One inevitably wonders if Hollinghurst as a novelist is putting aside the sexual life and focusing instead on some of life’s imponderables. None of the sexual relationships in the novel, except Johnny’s final one, resonate with a sense of pleasure, and although a gay nightclub is presented very favorably, even enthusiastically, it’s almost as if Hollinghurst is urging urban gays who never abandon the promiscuous and superficial lifestyle to take a longer view. There’s one endlessly partying character, plus a young one who makes love while playing a game on his phone.

As usual, the social details of the different eras described are carefully researched. But there are also issues that may be personal to Hollinghurst in present-day London. Johnny, for instance, becomes a vegetarian half way through the book, not for health reasons but because of a revulsion at the connection between eating and the slaughter of animals. Hollinghurst, as was revealed in a Financial Times interview in 2011, is himself vegetarian.

What else? It’s inadvisable to give away too much of the plot of any novel under review, but I can safely say there’s a lot of eating in the book, and even more drinking. There are more gay characters in it than in its predecessor, The Stranger’s Child, but the sex scenes never proceed beyond their initial phases. How different this is from his earlier novels which seemed to combine the explicitness of pornography with the urbane prose style of Henry James.

The Stranger’s Child is here echoed in other ways. Strangely, both novels focus on five selected years within a wide historical sweep. But for some reason, hard to track down, I found The Sparshalt Affair much more engrossing.

As Hollinghurst has now completed six novels, it’s an entertaining game to compare them to Jane Austen’s six. The parallels are surprisingly close, with only one serious exception. I won’t go into all the details, but if The Swimming Pool Library is Hollinghurst’s Pride and Prejudice, this new novel is his Persuasion — cooler, more thoughtful and soberly optimistic at the close. And there is a small coterie of Austen fans who consider that novel to be her best.

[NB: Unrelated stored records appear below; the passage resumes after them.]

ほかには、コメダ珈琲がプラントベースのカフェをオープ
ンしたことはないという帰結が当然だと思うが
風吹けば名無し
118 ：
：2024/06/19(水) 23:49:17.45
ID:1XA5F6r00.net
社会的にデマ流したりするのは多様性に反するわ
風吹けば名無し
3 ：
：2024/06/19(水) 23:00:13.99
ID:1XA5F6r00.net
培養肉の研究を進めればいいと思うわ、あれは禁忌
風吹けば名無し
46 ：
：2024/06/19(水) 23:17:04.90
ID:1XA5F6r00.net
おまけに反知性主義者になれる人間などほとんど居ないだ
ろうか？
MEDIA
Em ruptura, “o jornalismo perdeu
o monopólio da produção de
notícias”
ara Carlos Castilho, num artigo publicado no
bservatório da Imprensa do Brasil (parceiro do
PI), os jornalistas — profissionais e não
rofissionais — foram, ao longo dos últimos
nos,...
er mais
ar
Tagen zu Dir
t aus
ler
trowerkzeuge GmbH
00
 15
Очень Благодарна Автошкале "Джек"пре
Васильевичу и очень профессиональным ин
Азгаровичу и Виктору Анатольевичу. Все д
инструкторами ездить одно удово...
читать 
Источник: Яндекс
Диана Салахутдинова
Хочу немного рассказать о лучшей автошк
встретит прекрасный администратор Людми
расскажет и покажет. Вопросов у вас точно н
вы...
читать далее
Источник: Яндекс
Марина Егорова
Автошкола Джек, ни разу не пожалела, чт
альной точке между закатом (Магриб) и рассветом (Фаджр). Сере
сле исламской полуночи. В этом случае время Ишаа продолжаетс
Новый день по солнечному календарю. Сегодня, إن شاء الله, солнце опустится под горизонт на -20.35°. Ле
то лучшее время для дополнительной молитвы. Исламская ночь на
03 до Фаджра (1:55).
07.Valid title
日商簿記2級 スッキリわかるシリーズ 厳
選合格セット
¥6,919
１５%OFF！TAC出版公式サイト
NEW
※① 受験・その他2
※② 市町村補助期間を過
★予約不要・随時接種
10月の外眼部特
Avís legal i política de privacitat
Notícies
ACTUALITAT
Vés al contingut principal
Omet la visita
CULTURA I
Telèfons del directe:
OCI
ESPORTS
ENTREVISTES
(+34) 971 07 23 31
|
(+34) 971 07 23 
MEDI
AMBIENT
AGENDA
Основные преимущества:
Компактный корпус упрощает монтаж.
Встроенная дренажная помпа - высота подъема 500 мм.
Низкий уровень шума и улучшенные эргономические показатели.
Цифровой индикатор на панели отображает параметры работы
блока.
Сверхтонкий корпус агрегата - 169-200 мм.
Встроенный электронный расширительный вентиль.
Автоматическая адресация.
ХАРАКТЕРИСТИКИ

It’s become something of a cliche, certainly in the UK, to say that Hollinghurst is the country’s finest fictional stylist, and to give all his novels unqualified approval. I, too, await his books with unequaled anticipation, and I’ve already read The Sparsholt Affair twice. The reported facts of his working daily from 8am to 6pm, but only producing 300 to 400 words a day, and taking seven years to come up with a novel such as this new one are, however, are hard to understand. Henry James, by contrast, published three long novels, dictating them to a typist, between 1902 and 1904. But just as we all wish Jane Austen had gone on to write more books after Persuasion, so too we look forward to many more novels, however slowly produced, from someone who seems destined to become a classic English author.